Bangladesh-based ShopUp, backed by Sequoia Capital India (now known as Peak XV Partners) and Peter Thiel’s Valar Ventures, more than doubled its revenue to US$83.2 million year over year for the financial year ended June 2022, according to its financial report obtained from VentureCap Insights.
About US$75.2 million of the amount came from logistics and deliveries. Meanwhile, roughly US$7.7 million came from facilitation fees, or the amount charged for services such as quality checks, quantity accuracy, and logistics arrangements.
ShopUp is a B2B platform that enables small retailers to purchase stock and avail last-mile logistics services. It mainly targets mom and pop stores, known locally as Mudir Dokan, which the company previously said contribute to 98% of total consumption in Bangladesh.
While ShopUp kept mum about its FY 2023 numbers, CFO Vashistha Maheshwari told Tech in Asia in an email that the company has continued to see growth this year on the back of optimizations in monetization.
“This monetization percentage has grown 10x over the last one year courtesy of high growth in some of our business units like logistics and consumer packed goods,” he added.
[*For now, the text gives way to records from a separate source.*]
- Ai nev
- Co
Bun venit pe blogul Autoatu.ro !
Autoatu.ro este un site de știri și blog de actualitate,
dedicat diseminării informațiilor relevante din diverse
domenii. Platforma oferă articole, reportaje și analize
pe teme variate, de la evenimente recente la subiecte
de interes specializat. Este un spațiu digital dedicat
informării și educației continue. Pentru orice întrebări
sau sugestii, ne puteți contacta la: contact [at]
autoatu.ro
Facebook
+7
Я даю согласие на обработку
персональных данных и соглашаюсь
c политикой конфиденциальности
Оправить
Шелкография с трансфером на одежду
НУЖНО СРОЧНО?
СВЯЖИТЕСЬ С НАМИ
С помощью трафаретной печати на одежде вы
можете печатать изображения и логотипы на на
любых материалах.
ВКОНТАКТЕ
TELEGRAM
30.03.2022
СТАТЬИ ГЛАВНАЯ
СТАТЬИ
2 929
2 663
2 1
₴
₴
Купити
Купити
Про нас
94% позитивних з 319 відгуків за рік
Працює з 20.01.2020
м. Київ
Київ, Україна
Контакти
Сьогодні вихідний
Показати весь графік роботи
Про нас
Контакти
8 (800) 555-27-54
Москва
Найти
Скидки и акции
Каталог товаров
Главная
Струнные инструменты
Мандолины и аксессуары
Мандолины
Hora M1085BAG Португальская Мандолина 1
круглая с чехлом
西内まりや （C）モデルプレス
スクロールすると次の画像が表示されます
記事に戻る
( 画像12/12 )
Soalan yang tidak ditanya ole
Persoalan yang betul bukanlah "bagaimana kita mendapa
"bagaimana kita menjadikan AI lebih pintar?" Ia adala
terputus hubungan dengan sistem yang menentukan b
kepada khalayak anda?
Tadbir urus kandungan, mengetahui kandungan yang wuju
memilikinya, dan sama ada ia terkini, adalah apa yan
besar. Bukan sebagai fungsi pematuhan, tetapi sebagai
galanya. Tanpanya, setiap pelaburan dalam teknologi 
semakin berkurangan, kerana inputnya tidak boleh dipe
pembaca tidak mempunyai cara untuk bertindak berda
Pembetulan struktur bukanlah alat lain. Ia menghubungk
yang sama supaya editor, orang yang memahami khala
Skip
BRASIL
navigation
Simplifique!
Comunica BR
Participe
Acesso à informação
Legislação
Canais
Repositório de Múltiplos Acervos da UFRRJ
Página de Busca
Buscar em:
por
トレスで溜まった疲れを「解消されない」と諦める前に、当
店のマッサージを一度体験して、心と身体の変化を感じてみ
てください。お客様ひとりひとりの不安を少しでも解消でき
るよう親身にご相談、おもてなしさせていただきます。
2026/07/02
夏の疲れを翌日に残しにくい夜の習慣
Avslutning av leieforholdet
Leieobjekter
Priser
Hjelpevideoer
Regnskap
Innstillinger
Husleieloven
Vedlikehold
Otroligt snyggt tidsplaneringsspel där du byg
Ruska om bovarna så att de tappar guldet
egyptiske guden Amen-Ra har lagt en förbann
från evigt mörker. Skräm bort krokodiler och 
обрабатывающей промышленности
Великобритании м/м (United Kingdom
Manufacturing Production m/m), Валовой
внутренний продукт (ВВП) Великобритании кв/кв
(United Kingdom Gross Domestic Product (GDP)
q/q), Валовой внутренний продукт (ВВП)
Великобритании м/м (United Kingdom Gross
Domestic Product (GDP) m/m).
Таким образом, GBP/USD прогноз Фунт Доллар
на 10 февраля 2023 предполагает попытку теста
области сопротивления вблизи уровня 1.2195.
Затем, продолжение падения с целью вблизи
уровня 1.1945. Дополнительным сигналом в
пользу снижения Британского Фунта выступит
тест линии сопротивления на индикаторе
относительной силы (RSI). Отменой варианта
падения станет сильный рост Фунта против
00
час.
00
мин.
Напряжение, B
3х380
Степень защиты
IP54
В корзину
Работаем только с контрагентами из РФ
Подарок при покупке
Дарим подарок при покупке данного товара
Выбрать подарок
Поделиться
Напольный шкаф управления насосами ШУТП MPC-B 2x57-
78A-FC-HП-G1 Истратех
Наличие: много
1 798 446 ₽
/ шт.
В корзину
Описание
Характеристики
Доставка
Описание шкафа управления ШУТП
Meanwhile, the company’s total losses for FY 2022 surged almost 85% to US$42.7 million compared to FY 2021.
Maheshwari shared that these losses “will be wiped out” amid ShopUp’s higher monetization objectives. The company also has also seen “significant results” from its efforts to reduce burn in FY 2023, he noted.
Nonetheless, expenses in FY 2022 grew more than 2x to US$85.9 million over the same period. The main contributor to this is the US$59.5 million in costs for finished goods consumed, which grew from US$30.3 million in the previous financial year.
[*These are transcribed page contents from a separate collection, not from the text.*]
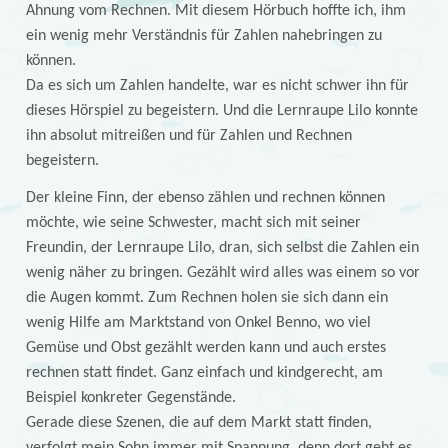
Ahnung vom Rechnen. Mit diesem Hörbuch hoffte ich, ihm
ein wenig mehr Verständnis für Zahlen nahebringen zu
können.
Da es sich um Zahlen handelte, war es nicht schwer ihn für
dieses Hörspiel zu begeistern. Und die Lernraupe Lilo konnte
ihn absolut mitreißen und für Zahlen und Rechnen
begeistern.
Der kleine Finn, der ebenso zählen und rechnen können
möchte, wie seine Schwester, macht sich mit seiner
Freundin, der Lernraupe Lilo, dran, sich selbst die Zahlen ein
wenig näher zu bringen. Gezählt wird alles was einem so vor
die Augen kommt. Zum Rechnen holen sie sich dann ein
wenig Hilfe am Marktstand von Onkel Benno, wo viel
Gemüse und Obst gezählt werden kann und auch erstes
rechnen statt findet. Ganz einfach und kindgerecht, am
Beispiel konkreter Gegenstände.
Gerade diese Szenen, die auf dem Markt statt finden,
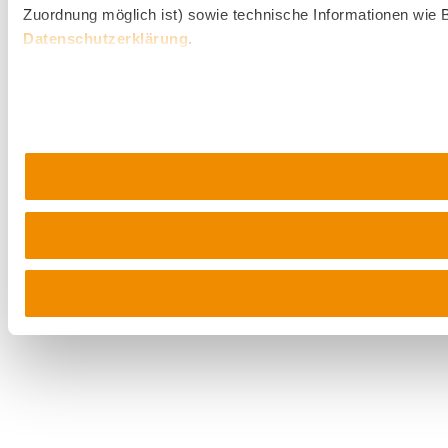
Zuordnung möglich ist) sowie technische Informationen wie B
Datenschutzerklärung
.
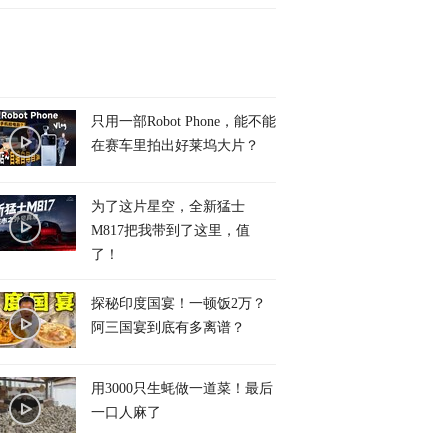
只用一部Robot Phone，能不能
在赛车里拍出好莱坞大片？
为了这片星空，全新猛士
M817把我带到了这里，值
了！
探秘印度国宴！一顿饭2万？
阿三国宴到底有多离谱？
用3000只生蚝做一道菜！最后
一口人麻了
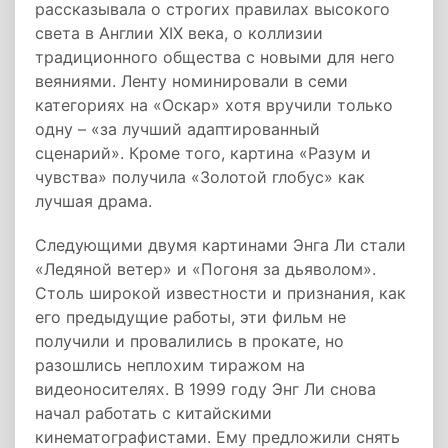
рассказывала о строгих правилах высокого
света в Англии XIX века, о коллизии
традиционного общества с новыми для него
веяниями. Ленту номинировали в семи
категориях на «Оскар» хотя вручили только
одну – «за лучший адаптированный
сценарий». Кроме того, картина «Разум и
чувства» получила «Золотой глобус» как
лучшая драма.
Следующими двумя картинами Энга Ли стали
«Ледяной ветер» и «Погоня за дьяволом».
Столь широкой известности и признания, как
его предыдущие работы, эти фильм не
получили и провалились в прокате, но
разошлись неплохим тиражом на
видеоносителях. В 1999 году Энг Ли снова
начал работать с китайскими
кинематографистами. Ему предложили снять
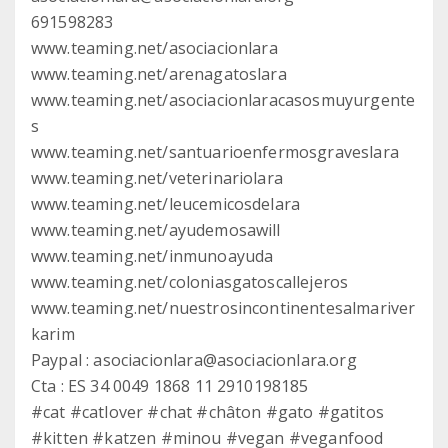
691598283
www.teaming.net/asociacionlara
www.teaming.net/arenagatoslara
www.teaming.net/asociacionlaracasosmuyurgente
s
www.teaming.net/santuarioenfermosgraveslara
www.teaming.net/veterinariolara
www.teaming.net/leucemicosdelara
www.teaming.net/ayudemosawill
www.teaming.net/inmunoayuda
www.teaming.net/coloniasgatoscallejeros
www.teaming.net/nuestrosincontinentesalmariver
karim
Paypal : asociacionlara@asociacionlara.org
Cta : ES 34 0049 1868 11 2910198185
#cat #catlover #chat #châton #gato #gatitos
#kitten #katzen #minou #vegan #veganfood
According to the company’s financial report, the costs of finished goods – and those still work-in-progress – include production overhead and direct labor. The total costs also include gains or losses from foreign currency purchases of inventories.
For FY 2022, ShopUp saw a large jump in cash and cash equivalents at the end of the period to US$87.1 million from US$3.1 million in FY 2021. This is primarily attributed to the company’s US$153.9 million in cash generated from financing activities.
ShopUp has allocated part of the funds for organic growth and potential M&A opportunities – which will be focused on strengthening its position within its local market, Maheshwari shared. The executive also said ShopUp is currently well-capitalized and positioned for growth, but he didn’t disclose specific numbers.
For 2023, Maheshwari said the growth targets are centered around two key objectives: increasing monetization and hitting EBITDA breakeven.
“We are pleased to report that we are on track to meet these targets, as evidenced by a remarkable 50% reduction in monthly EBITDA burn compared to the previous year,” he said.
Within the financial year, ShopUp raised US$65 million from a round led by Valar Ventures as well as a separate US$75 million from backers like Sequoia Capital India, Flourish Ventures, and Prosus Ventures.